The instrument demonstrated known-group validity as the EORTC QLQ-C30 was able to successfully discriminate between early and late stages of cancer among participants, such that patients with advanced disease demonstrated poorer HRQoL than those with early stages of the disease. Furthermore, ES revealed that the detected statistically significant differences were clinically relevant. Furthermore, the physical function and Global QoL scales were both associated with the KPS, with large correlation coefficients indicating criterion validity [23].

Strengths and limitations

This is the first study of HRQoL using the generic measure EORTC QLQ-C30 to be performed in Uganda. The study had a large representative sample of adult men and women cared for at UCI, including both in- and outpatients. The study was conducted using the most commonly used languages in the country. Still, a small proportion of patients could not speak and understand Luganda or English and were therefore excluded and if this group perceives the measure’s items in a different way is not known.

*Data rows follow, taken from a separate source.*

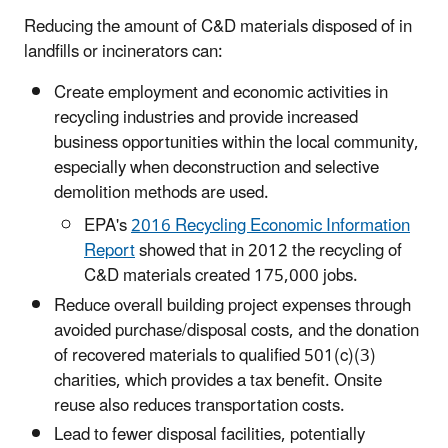
Reducing the amount of C&D materials disposed of in
landfills or incinerators can:
Create employment and economic activities in
recycling industries and provide increased
business opportunities within the local community,
especially when deconstruction and selective
demolition methods are used.
EPA's
2016 Recycling Economic Information
Report
showed that in 2012 the recycling of
C&D materials created 175,000 jobs.
Reduce overall building project expenses through
avoided purchase/disposal costs, and the donation
of recovered materials to qualified 501(c)(3)
charities, which provides a tax benefit. Onsite
reuse also reduces transportation costs.
Lead to fewer disposal facilities, potentially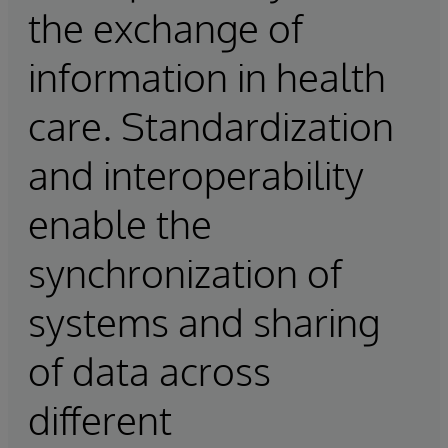
the exchange of
information in health
care. Standardization
and interoperability
enable the
synchronization of
systems and sharing
of data across
different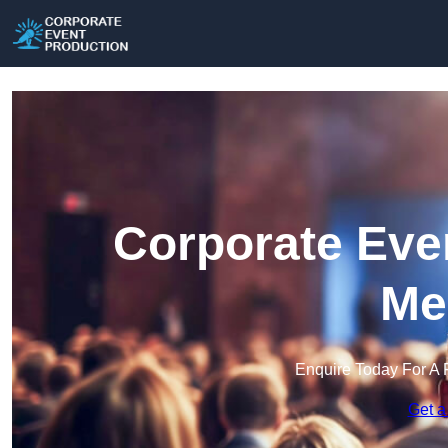
Corporate Eve
Me
Enquire Today For A 
Get a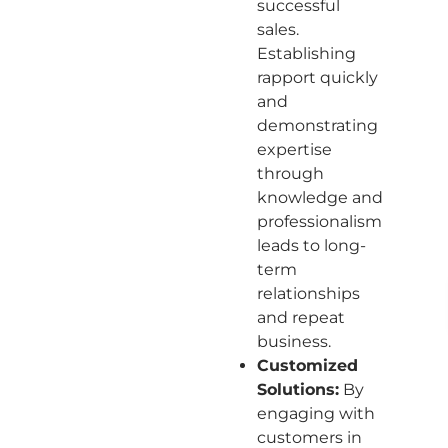
successful
sales.
Establishing
rapport quickly
and
demonstrating
expertise
through
knowledge and
professionalism
leads to long-
term
relationships
and repeat
business.
Customized
Solutions:
By
engaging with
customers in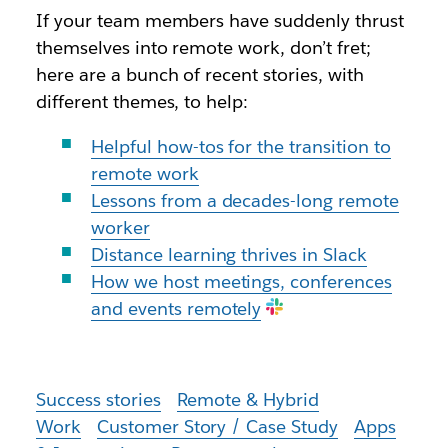
If your team members have suddenly thrust
themselves into remote work, don’t fret;
here are a bunch of recent stories, with
different themes, to help:
Helpful how-tos for the transition to
remote work
Lessons from a decades-long remote
worker
Distance learning thrives in Slack
How we host meetings, conferences
and events remotely
Success stories
Remote & Hybrid
Work
Customer Story / Case Study
Apps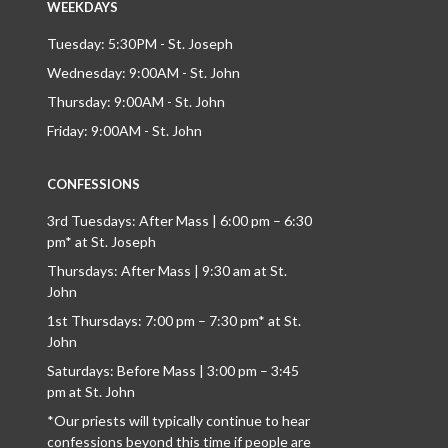
WEEKDAYS
Tuesday: 5:30PM - St. Joseph
Wednesday: 9:00AM - St. John
Thursday: 9:00AM - St. John
Friday: 9:00AM - St. John
CONFESSIONS
3rd Tuesdays: After Mass | 6:00 pm – 6:30
pm* at St. Joseph
Thursdays: After Mass | 9:30 am at St.
John
1st Thursdays: 7:00 pm – 7:30 pm* at St.
John
Saturdays: Before Mass | 3:00 pm – 3:45
pm at St. John
*Our priests will typically continue to hear
confessions beyond this time if people are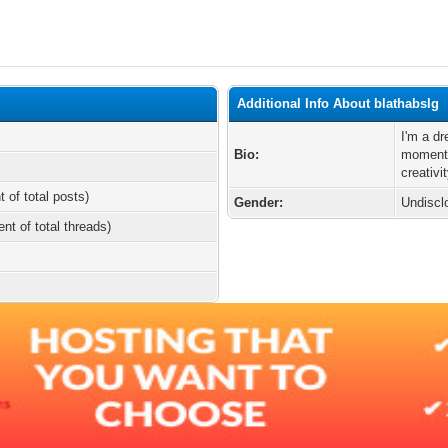
Additional Info About blathabslg
I'm a d
Bio:
moments
creativi
t of total posts)
Gender:
Undiscl
ent of total threads)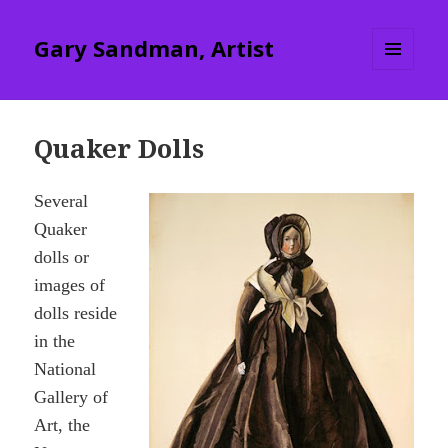
Gary Sandman, Artist
MENU
AND
WIDGETS
Quaker Dolls
Several
Quaker
dolls or
images of
dolls reside
in the
National
Gallery of
Art, the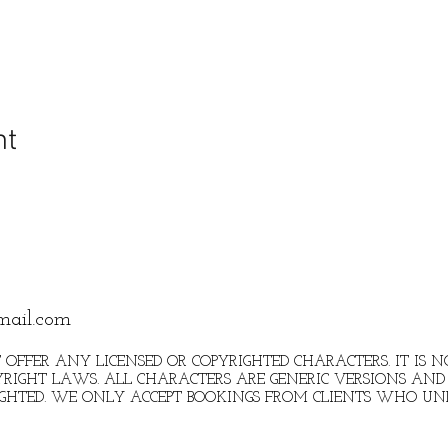
nt
mail.com
 OFFER ANY LICENSED OR COPYRIGHTED CHARACTERS. IT IS
RIGHT LAWS. ALL CHARACTERS ARE GENERIC VERSIONS AND 
IGHTED. WE ONLY ACCEPT BOOKINGS FROM CLIENTS WHO U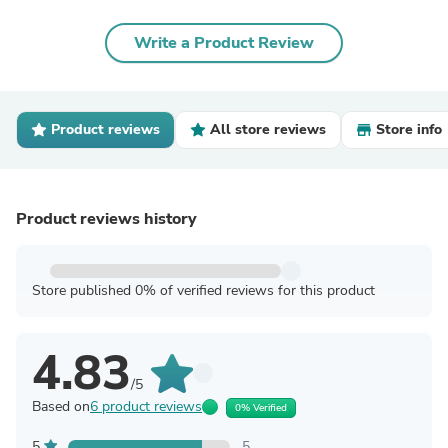
Write a Product Review
Product reviews
All store reviews
Store info
Product reviews history
Store published 0% of verified reviews for this product
4.83
/5
Based on
6 product reviews
0% Verified
5
5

Future studies carried out in Uganda are recommended to use educated interpreters to be able to include all Ugandan patients irrespective of spoken language. Furthermore, despite high efforts to reach patients during the data collection period we had difficulties to systematically include outpatients due to a large number of patients in the waiting rooms. Despite using trained interviewers instructed to include any outpatients available in the waiting area inclusion bias cannot be ruled out. The issue was discussed throughout the data collection and the interviewers were encouraged to reach out to all kind of patients (sexes, all ages, various health statuses, being accompanied or coming alone). Moreover, the cross-sectional design of the study prohibited any possibility to examine the instrument’s test–retest reliability.

Conclusions

This first psychometric evaluation of the English and Luganda versions of the 30-item EORTC QLQ-C30 in a Ugandan context is promising. The instrument appears to be a valid and reliable measure, with the exception of the Cognitive function scale, in which we recommend that one item be rephrased to better suit a Ugandan context. Furthermore, the floor effects noted for Role and Social functioning, reflecting low function, as well as the ceiling effect for the Pain subscale (high pain) may be an obstacle when conducting comparative studies. Apart from caution in interpreting cognitive function, the instrument is recommended for clinical and epidemiological researchers to study the HRQoL of adult Ugandans with cancer.